* ACTION ITEM: Nothing but the lines from the one showing "## 9. [Early" through the final line of the data below belongs in the answer, duplicated exactly and without pictures.

* Document images with source code:
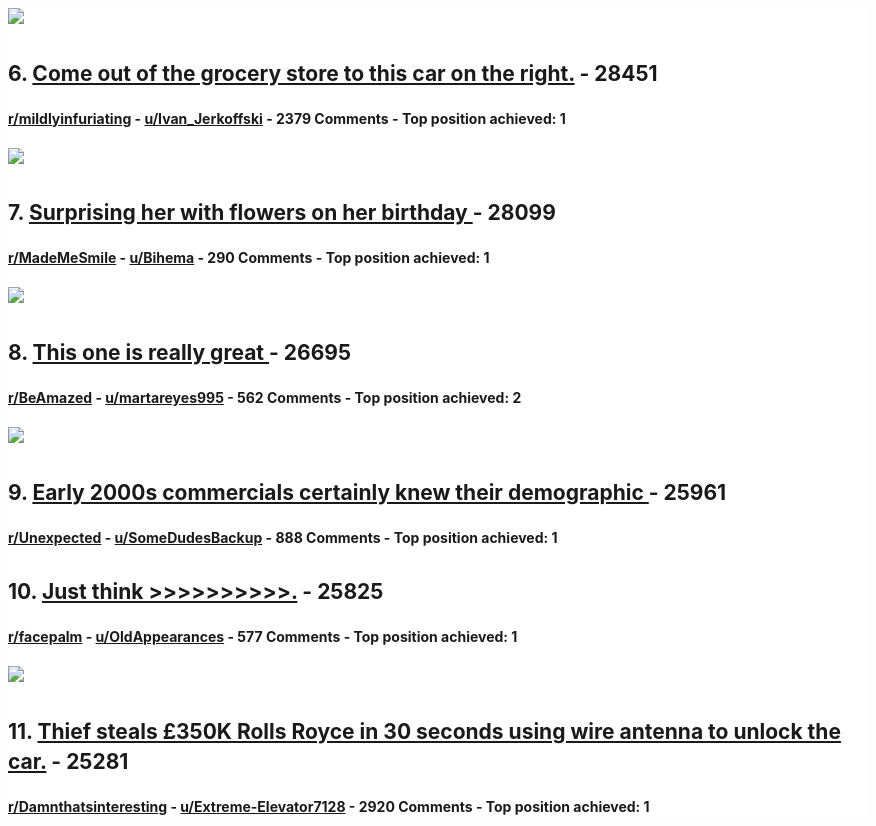 <a href="https://v.redd.it/7mrck6ok87hc1"><img src="https://external-preview.redd.it/dzRyM294ams4N2hjMerM7ZtB1VsJn7xzlI3ki_3sQYqsFjXfqIKrJ5CWVYLo.png?width=140&amp;height=78&amp;crop=140:78,smart&amp;format=jpg&amp;v=enabled&amp;lthumb=true&amp;s=ef980ad8d15b2ec52aadb28a1c3e7e870a3fe079"></img></a>

## 6. [Come out of the grocery store to this car on the right.](http://reddit.com/r/mildlyinfuriating/comments/1algcjk/come_out_of_the_grocery_store_to_this_car_on_the/) - 28451
#### [r/mildlyinfuriating](http://reddit.com/r/mildlyinfuriating) - [u/Ivan_Jerkoffski](http://reddit.com/u/Ivan_Jerkoffski) - 2379 Comments - Top position achieved: 1

<a href="https://i.redd.it/915x2lm5u8hc1.jpeg"><img src="https://b.thumbs.redditmedia.com/jYcy5dz0nxgQxyjmeB8QXaVkAb6lxkRCOAEIrviHypM.jpg"></img></a>

## 7. [Surprising her with flowers on her birthday ](http://reddit.com/r/MadeMeSmile/comments/1al20g6/surprising_her_with_flowers_on_her_birthday/) - 28099
#### [r/MadeMeSmile](http://reddit.com/r/MadeMeSmile) - [u/Bihema](http://reddit.com/u/Bihema) - 290 Comments - Top position achieved: 1

<a href="https://v.redd.it/ipeinvn0s5hc1"><img src="https://external-preview.redd.it/dWE5eWllbTBzNWhjMfdRI1XhQlcpXqShe9b1gonpQZlkLQcsk7tKP5vIffB0.png?width=140&amp;height=140&amp;crop=140:140,smart&amp;format=jpg&amp;v=enabled&amp;lthumb=true&amp;s=f428694a45665b3d777b7eedc5f2588cec56cce6"></img></a>

## 8. [This one is really great ](http://reddit.com/r/BeAmazed/comments/1akutcb/this_one_is_really_great/) - 26695
#### [r/BeAmazed](http://reddit.com/r/BeAmazed) - [u/martareyes995](http://reddit.com/u/martareyes995) - 562 Comments - Top position achieved: 2

<a href="https://v.redd.it/xc4a2xdof3hc1"><img src="https://external-preview.redd.it/bHAxdXl3OG9mM2hjMSKwDHmfTZ5TZVOtZoFMRxabnlUyrzs-roOeop-9o_tr.png?width=140&amp;height=140&amp;crop=140:140,smart&amp;format=jpg&amp;v=enabled&amp;lthumb=true&amp;s=5e91f00995a1fd25737219be8115a500c32a2ea0"></img></a>

## 9. [Early 2000s commercials certainly knew their demographic ](http://reddit.com/r/Unexpected/comments/1akz307/early_2000s_commercials_certainly_knew_their/) - 25961
#### [r/Unexpected](http://reddit.com/r/Unexpected) - [u/SomeDudesBackup](http://reddit.com/u/SomeDudesBackup) - 888 Comments - Top position achieved: 1

## 10. [Just think &gt;&gt;&gt;&gt;&gt;&gt;&gt;&gt;&gt;&gt;.](http://reddit.com/r/facepalm/comments/1aktjb2/just_think/) - 25825
#### [r/facepalm](http://reddit.com/r/facepalm) - [u/OldAppearances](http://reddit.com/u/OldAppearances) - 577 Comments - Top position achieved: 1

<a href="https://i.redd.it/mafrz09p33hc1.jpeg"><img src="https://a.thumbs.redditmedia.com/9Oy0cWvVpTX20Ys2SGkLuDCXst9q3MQuKZCA5wk_Y88.jpg"></img></a>

## 11. [Thief  steals £350K Rolls Royce in 30 seconds using wire antenna to unlock the car.](http://reddit.com/r/Damnthatsinteresting/comments/1al303z/thief_steals_350k_rolls_royce_in_30_seconds_using/) - 25281
#### [r/Damnthatsinteresting](http://reddit.com/r/Damnthatsinteresting) - [u/Extreme-Elevator7128](http://reddit.com/u/Extreme-Elevator7128) - 2920 Comments - Top position achieved: 1
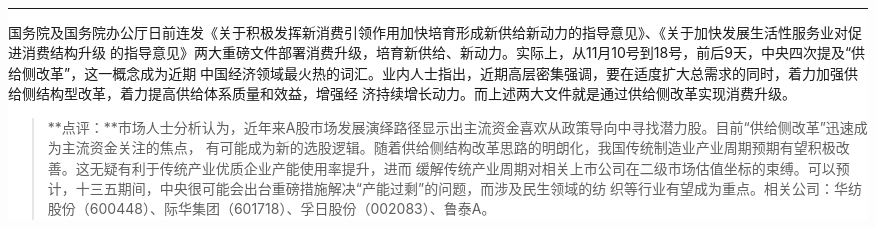 












    
----- 






























    
国务院及国务院办公厅日前连发《关于积极发挥新消费引领作用加快培育形成新供给新动力的指导意见》、《关于加快发展生活性服务业对促进消费结构升级 的指导意见》两大重磅文件部署消费升级，培育新供给、新动力。实际上，从11月10号到18号，前后9天，中央四次提及“供给侧改革”，这一概念成为近期 中国经济领域最火热的词汇。业内人士指出，近期高层密集强调，要在适度扩大总需求的同时，着力加强供给侧结构型改革，着力提高供给体系质量和效益，增强经 济持续增长动力。而上述两大文件就是通过供给侧改革实现消费升级。






























    

                                                                                              
 > **点评：**市场人士分析认为，近年来A股市场发展演绎路径显示出主流资金喜欢从政策导向中寻找潜力股。目前“供给侧改革”迅速成为主流资金关注的焦点， 有可能成为新的选股逻辑。随着供给侧结构改革思路的明朗化，我国传统制造业产业周期预期有望积极改善。这无疑有利于传统产业优质企业产能使用率提升，进而 缓解传统产业周期对相关上市公司在二级市场估值坐标的束缚。可以预计，十三五期间，中央很可能会出台重磅措施解决“产能过剩”的问题，而涉及民生领域的纺 织等行业有望成为重点。相关公司：华纺股份（600448）、际华集团（601718）、孚日股份（002083）、鲁泰A。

* SOLUTION TO THE PROBLEM:
## 9. [Early 2000s commercials certainly knew their demographic ](http://reddit.com/r/Unexpected/comments/1akz307/early_2000s_commercials_certainly_knew_their/) - 25961
#### [r/Unexpected](http://reddit.com/r/Unexpected) - [u/SomeDudesBackup](http://reddit.com/u/SomeDudesBackup) - 888 Comments - Top position achieved: 1

## 10. [Just think &gt;&gt;&gt;&gt;&gt;&gt;&gt;&gt;&gt;&gt;.](http://reddit.com/r/facepalm/comments/1aktjb2/just_think/) - 25825
#### [r/facepalm](http://reddit.com/r/facepalm) - [u/OldAppearances](http://reddit.com/u/OldAppearances) - 577 Comments - Top position achieved: 1

<a href="https://i.redd.it/mafrz09p33hc1.jpeg"><img src="https://a.thumbs.redditmedia.com/9Oy0cWvVpTX20Ys2SGkLuDCXst9q3MQuKZCA5wk_Y88.jpg"></img></a>

## 11. [Thief  steals £350K Rolls Royce in 30 seconds using wire antenna to unlock the car.](http://reddit.com/r/Damnthatsinteresting/comments/1al303z/thief_steals_350k_rolls_royce_in_30_seconds_using/) - 25281
#### [r/Damnthatsinteresting](http://reddit.com/r/Damnthatsinteresting) - [u/Extreme-Elevator7128](http://reddit.com/u/Extreme-Elevator7128) - 2920 Comments - Top position achieved: 1












    
----- 






























    
国务院及国务院办公厅日前连发《关于积极发挥新消费引领作用加快培育形成新供给新动力的指导意见》、《关于加快发展生活性服务业对促进消费结构升级 的指导意见》两大重磅文件部署消费升级，培育新供给、新动力。实际上，从11月10号到18号，前后9天，中央四次提及“供给侧改革”，这一概念成为近期 中国经济领域最火热的词汇。业内人士指出，近期高层密集强调，要在适度扩大总需求的同时，着力加强供给侧结构型改革，着力提高供给体系质量和效益，增强经 济持续增长动力。而上述两大文件就是通过供给侧改革实现消费升级。






























    

                                                                                              
 > **点评：**市场人士分析认为，近年来A股市场发展演绎路径显示出主流资金喜欢从政策导向中寻找潜力股。目前“供给侧改革”迅速成为主流资金关注的焦点， 有可能成为新的选股逻辑。随着供给侧结构改革思路的明朗化，我国传统制造业产业周期预期有望积极改善。这无疑有利于传统产业优质企业产能使用率提升，进而 缓解传统产业周期对相关上市公司在二级市场估值坐标的束缚。可以预计，十三五期间，中央很可能会出台重磅措施解决“产能过剩”的问题，而涉及民生领域的纺 织等行业有望成为重点。相关公司：华纺股份（600448）、际华集团（601718）、孚日股份（002083）、鲁泰A。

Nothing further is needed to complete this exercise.